Le Canada présente deux nouveaux concepts de voitures électriques avec l’ambition de devenir un leader mondial du secteur. Il y a cependant un problème de taille : même si le pays a des usines automobiles, il n’a aucun constructeur national.

C’est un paradoxe qui mérite qu’on s’y attarde. Le Canada assemble des voitures pour le compte de constructeurs internationaux, notamment américains et japonais. Le pays dispose aussi d’une solide industrie de pièces automobiles. Toutefois, il ne possède aucun constructeur national capable de concevoir, produire et commercialiser une voiture sous pavillon canadien. D’où viennent alors ces concepts Vector et Borealis, présentés au salon automobile de Toronto, qui se tient du 13 au 22 février 2026 ?

Il s’agit en réalité du Project Arrow, porté par l’Association des fabricants de pièces automobiles (APMA). Les équipementiers automobiles canadiens ont voulu démontrer leurs ambitions en matière de conception de véhicules électriques complets, souhaitant prouver qu’ils sont prêts à ce que le Canada devienne le leader mondial de la voiture électrique.

Project Arrow, vitrine technologique ou vrai plan industriel ?

Un premier prototype avait été présenté en 2023 au CES de Las Vegas comme un démonstrateur 100 % canadien, intégrant des technologies développées par des entreprises locales. Le Project Arrow répondait alors à l’appel du Premier ministre de l’époque, Justin Trudeau, en faveur d’un avenir sans émissions d’ici à 2050 en réunissant les meilleures entreprises canadiennes.

Project Arrow Borealis présenté au salon de Toronto // Source : APMA
Project Arrow Borealis présenté au salon de Toronto. // Source : APMA

En 2026, deux nouveaux concepts prennent le relais : Vector et Borealis, dévoilés dans la continuité de cette initiative, comme le rapporte InsideEVs le 13 février.
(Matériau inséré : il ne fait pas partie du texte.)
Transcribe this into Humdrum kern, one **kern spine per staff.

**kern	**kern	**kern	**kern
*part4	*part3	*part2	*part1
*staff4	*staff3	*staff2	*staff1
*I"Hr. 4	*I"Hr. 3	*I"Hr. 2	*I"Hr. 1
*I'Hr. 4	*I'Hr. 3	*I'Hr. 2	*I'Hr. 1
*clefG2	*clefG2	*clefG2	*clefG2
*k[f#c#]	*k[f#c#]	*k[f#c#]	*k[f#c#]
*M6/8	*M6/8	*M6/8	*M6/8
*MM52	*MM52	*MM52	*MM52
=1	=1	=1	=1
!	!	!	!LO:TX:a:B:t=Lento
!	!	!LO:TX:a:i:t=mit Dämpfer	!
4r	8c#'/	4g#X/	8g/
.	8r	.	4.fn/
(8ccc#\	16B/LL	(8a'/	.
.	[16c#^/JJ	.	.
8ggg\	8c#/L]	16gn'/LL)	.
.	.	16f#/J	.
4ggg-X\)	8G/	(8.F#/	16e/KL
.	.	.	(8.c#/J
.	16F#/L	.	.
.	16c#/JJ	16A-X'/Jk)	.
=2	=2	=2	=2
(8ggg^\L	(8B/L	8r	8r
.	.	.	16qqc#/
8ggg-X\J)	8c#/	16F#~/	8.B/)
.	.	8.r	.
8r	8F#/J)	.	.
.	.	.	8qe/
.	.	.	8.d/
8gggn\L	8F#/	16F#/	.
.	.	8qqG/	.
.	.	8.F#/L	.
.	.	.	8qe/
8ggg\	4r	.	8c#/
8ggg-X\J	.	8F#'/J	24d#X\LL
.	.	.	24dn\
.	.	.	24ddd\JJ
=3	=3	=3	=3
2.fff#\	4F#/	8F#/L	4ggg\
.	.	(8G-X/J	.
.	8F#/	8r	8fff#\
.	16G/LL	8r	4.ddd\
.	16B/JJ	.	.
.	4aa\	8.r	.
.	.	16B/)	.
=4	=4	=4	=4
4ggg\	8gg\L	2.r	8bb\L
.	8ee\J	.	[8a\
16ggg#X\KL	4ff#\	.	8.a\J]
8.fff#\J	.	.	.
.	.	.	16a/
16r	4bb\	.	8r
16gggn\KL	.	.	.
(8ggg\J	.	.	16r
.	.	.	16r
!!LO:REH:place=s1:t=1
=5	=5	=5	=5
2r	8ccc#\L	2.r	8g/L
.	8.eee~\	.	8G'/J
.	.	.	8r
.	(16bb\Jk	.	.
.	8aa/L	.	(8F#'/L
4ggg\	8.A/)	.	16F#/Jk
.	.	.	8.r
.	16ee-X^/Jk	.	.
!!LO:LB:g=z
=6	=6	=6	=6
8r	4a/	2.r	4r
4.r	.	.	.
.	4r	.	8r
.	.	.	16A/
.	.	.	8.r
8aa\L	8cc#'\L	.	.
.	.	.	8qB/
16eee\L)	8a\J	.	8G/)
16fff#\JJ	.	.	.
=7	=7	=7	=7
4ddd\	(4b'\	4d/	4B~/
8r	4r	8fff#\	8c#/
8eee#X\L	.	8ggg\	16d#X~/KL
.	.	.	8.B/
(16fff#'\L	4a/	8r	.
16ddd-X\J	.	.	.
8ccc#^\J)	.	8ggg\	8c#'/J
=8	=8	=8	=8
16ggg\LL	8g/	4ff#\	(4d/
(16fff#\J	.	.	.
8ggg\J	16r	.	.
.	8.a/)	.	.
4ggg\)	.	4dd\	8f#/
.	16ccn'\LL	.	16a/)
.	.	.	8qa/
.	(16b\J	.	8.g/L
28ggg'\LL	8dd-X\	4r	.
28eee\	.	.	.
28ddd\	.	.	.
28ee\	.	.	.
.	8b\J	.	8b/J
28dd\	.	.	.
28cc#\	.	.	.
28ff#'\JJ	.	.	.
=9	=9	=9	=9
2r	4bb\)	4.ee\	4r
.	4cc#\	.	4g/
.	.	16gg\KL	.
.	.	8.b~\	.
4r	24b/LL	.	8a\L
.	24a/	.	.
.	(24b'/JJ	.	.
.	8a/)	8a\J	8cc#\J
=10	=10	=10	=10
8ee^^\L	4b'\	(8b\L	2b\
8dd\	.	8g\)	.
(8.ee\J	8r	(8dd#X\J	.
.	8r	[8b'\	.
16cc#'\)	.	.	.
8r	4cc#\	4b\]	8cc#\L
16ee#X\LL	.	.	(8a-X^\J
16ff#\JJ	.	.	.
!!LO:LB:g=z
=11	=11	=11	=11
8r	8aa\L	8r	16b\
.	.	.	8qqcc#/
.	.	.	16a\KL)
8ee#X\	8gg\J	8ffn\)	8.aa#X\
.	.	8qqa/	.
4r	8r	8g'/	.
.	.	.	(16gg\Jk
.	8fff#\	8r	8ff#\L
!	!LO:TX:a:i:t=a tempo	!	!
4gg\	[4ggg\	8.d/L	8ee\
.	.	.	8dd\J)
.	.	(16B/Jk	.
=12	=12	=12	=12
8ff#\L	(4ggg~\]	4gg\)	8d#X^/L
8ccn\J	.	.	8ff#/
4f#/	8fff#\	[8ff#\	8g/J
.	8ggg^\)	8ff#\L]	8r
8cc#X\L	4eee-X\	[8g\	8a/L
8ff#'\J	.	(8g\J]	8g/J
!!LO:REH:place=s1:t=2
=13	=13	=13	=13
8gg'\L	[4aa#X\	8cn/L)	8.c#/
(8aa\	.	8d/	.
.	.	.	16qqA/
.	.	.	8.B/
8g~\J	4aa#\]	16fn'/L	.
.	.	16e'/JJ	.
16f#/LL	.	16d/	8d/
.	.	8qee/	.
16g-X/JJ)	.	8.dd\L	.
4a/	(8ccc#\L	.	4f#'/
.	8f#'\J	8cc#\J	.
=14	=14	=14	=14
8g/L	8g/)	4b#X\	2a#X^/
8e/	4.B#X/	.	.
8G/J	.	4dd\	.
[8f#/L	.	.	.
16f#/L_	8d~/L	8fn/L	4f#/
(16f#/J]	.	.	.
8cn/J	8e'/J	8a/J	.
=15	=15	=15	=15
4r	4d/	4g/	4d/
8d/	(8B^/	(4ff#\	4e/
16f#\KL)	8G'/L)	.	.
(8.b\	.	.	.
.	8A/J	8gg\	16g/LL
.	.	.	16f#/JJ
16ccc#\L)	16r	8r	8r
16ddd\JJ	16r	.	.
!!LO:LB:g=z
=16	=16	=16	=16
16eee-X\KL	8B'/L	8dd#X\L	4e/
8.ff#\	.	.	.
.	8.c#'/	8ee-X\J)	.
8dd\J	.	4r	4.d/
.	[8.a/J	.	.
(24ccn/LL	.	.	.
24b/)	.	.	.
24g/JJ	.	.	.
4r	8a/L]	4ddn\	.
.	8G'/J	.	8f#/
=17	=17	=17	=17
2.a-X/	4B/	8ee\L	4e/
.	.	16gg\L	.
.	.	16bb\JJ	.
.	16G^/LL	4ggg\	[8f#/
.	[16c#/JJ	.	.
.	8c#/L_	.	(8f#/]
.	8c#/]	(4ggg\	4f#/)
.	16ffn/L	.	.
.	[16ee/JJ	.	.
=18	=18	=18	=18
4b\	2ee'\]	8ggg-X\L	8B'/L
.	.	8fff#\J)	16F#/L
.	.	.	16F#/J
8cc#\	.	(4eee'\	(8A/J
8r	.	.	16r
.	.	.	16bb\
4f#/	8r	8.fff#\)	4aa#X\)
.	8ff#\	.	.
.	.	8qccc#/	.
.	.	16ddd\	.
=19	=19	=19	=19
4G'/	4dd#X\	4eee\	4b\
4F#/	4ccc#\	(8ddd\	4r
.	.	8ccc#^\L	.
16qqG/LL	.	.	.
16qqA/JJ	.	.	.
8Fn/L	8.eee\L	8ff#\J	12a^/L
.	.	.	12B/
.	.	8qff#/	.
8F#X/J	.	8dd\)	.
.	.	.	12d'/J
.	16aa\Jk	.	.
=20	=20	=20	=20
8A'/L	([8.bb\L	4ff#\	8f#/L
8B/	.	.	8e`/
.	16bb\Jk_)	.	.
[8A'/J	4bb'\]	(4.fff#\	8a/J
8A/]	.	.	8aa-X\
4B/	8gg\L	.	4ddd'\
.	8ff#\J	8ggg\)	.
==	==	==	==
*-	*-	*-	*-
La mission dépasse la simple présentation de deux véhicules : il s’agit de prouver qu’un écosystème industriel national peut exister autour du véhicule électrique. La chaîne de valeur est capable de collaborer de la conception à l’assemblage d’un tel véhicule et l’objectif est de rendre ce concept commercialement viable d’ici à 2028.

Néanmoins, entre un démonstrateur technologique et une voiture électrique commercialisable à part entière, il y a un monde. Même si le projet associe plus de 80 fournisseurs automobiles et l’Université Ontario Tech, cela n’est clairement pas suffisant pour dépasser la phase du prototype.

Vector et Borealis : qu’apportent vraiment ces concepts ?

Vector est probablement le concept qui attire le plus l’attention. Il adopte une silhouette de compact assez sportive. Il est composé d’un châssis léger en aluminium et en polymère. Sa puissance atteindrait 650 ch. L’autonomie théorique serait de 550 km, même si aucune donnée sur la taille de la batterie ou sa chimie n’a été dévoilée. C’est sur cette plateforme que l’Association des fabricants de pièces automobiles mise à court terme.

Project Arrow Vector - 100 %  made in Canada // Source : APMA
Project Arrow Vector, 100 % made in Canada. // Source : APMA

Le concept Borealis explore plutôt l’avenir avec un véhicule pleinement autonome de niveau 5, qui pourrait parcourir de longues distances : jusqu’à 1 500 km. Et même si le projet semble un peu trop utopiste pour le moment, le président de l’APMA indique que ces deux plateformes sont « prêtes à l’achat ».

La force de ce projet, c’est qu’il met en avant des technologies développées par des fournisseurs locaux, avec autant que possible des matières premières locales et des véhicules adaptés au climat local. Sur le papier, l’initiative part d’une bonne intention.

Modélisation de l'intérieur du futur Borealis // Source : APMA
Modélisation de l’intérieur du futur Borealis. // Source : APMA

Au fond, Project Arrow ne cherche peut-être pas à faire naître un « Tesla canadien ». L’objectif semble plus stratégique : montrer que le Canada ne veut pas seulement fournir des pièces, mais maîtriser l’intégration complète d’un véhicule électrique et être force de proposition. De la batterie à l’architecture logicielle. Reste une question centrale : un écosystème d’équipementiers peut-il devenir leader sans marque pour l’incarner ? Le Canada aimerait prouver que oui. L’histoire dira si la démonstration suffit, on en doute hélas.